The prosecution also presented evidence that, two days later, defendant went to the emergency room at St. Anthony's Central where Dr. Tripp treated him. Again, defendant said he had back pain as the result of slipping on ice and falling. He told Dr. Tripp the fall had occurred that morning. Dr. Tripp asked defendant whether he had had previous back injuries, who had treated him, and whether he was under the care of any other doctor. Defendant told Dr. Tripp that he had been to a pain specialist two months earlier, but explained that he was no longer under the specialist's care. He also told Dr. Tripp that his last visit to an emergency room was about six months earlier and said that Advil was the only medication he was taking. Defendant did not ask Dr. Tripp for pain medication.
X-rays confirmed that defendant had a back injury. However, Dr. Tripp became suspicious because defendant said he had fallen at his apartment in Highlands Ranch and there are several emergency rooms closer to his home than St. Anthony's Central. Dr. Tripp called a local pharmacy, which informed him that it had filled five prior prescriptions for defendant for narcotics in the month of November and that the pharmacy had a "narcotic alert" on him. Dr. Tripp informed the police, who arrested defendant at the hospital.

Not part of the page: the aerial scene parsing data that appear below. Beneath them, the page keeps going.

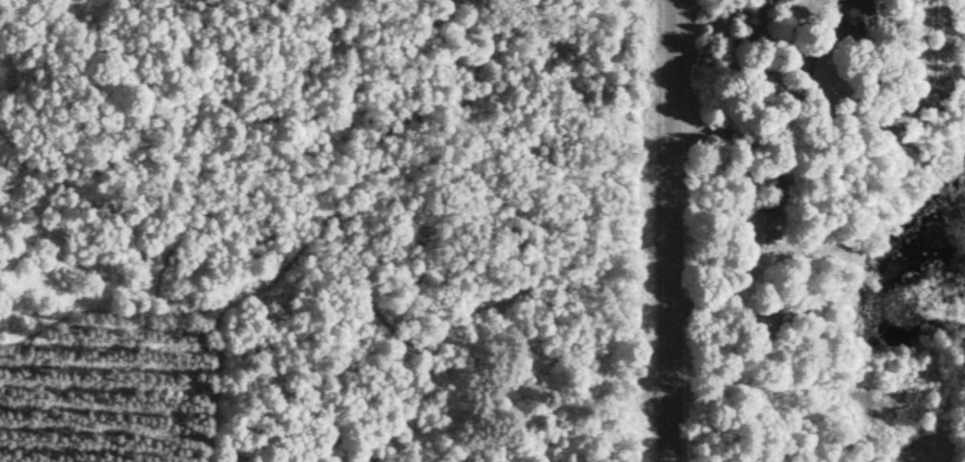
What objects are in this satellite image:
building: (858, 17)
building: (823, 61)
road: (785, 184)
building: (763, 226)
road: (676, 230)
road: (723, 308)
building: (791, 308)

The jury found defendant guilty of obtaining a controlled substance, Percocet, by fraud and deceit, and attempting to obtain a controlled substance by fraud and deceit. The court sentenced him to three years in community corrections for obtaining the Percocet from Dr. Wells and one year for attempting to obtain a controlled substance from Dr. Tripp by fraud and deceit. The court directed that the sentences would be served consecutively.
I.
Defendant challenges on vagueness grounds the constitutionality of § 18-18-415(1)(b), C.R.S. 2005, on its face and as applied. We are not persuaded.